On Sun, Jan 11, 2009 at 2:12 PM, Steve Jones <[email protected]> wrote:
>
> 2009/1/11 Nick Gall <[email protected]>:
>
> > On Sat, Jan 10, 2009 at 3:49 PM, Anne Thomas Manes <[email protected]>
> > wrote:
> >>
> >> Exactly my point. You don't sell SOA or REST to an executive. Even the
> >> Web is a tough sell. What you sell them is the Amazon/Google IT
> >> operational model (at least in the case of Bechtel).
> >
> > Agreed. You sell the Web to the business. The you sell WOA/REST to IT as
> > part of the approach for delivering the Web. The beauty of this approach is
> > that the business already knows about the Web, already believes it has
> > game-changing possibilities, etc.
>
> Which is why they have websites... that doesn't mean that REST follows from 
> Web.

Websites are a lot closer to REST than anything else the business is doing.
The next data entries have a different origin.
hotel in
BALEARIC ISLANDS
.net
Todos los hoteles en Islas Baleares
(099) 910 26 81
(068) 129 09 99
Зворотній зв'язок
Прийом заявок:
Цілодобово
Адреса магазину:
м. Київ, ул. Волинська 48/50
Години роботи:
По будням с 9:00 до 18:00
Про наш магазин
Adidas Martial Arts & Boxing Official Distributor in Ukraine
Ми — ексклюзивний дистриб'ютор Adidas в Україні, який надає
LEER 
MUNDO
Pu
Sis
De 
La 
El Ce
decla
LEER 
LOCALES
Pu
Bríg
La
> > The problem with SOA is there is no concrete success story comparable to the
> > Web to point business people to.
>
> Probably the company that they run and certainly the way that they
> perceive the globalised economy.

Huh? You lost me.

> I've always sold SOA as being about making IT work like the business.
> The Web isn't that (see my paraphrase of a real overheard
> conversation) its a technology.

See my prior comments on what the Web is. If you think its just
technology, you don't get it.

> You can have WOA in a SOA world, but WOA will never get beyond the
> technology (IMO) while SOA is best done at the business level.

Let me know when the popular press, year in and year out, reports that
SOA is disrupting major business segments the way the Web has. Then we
can talk about SOA's impact at the business level.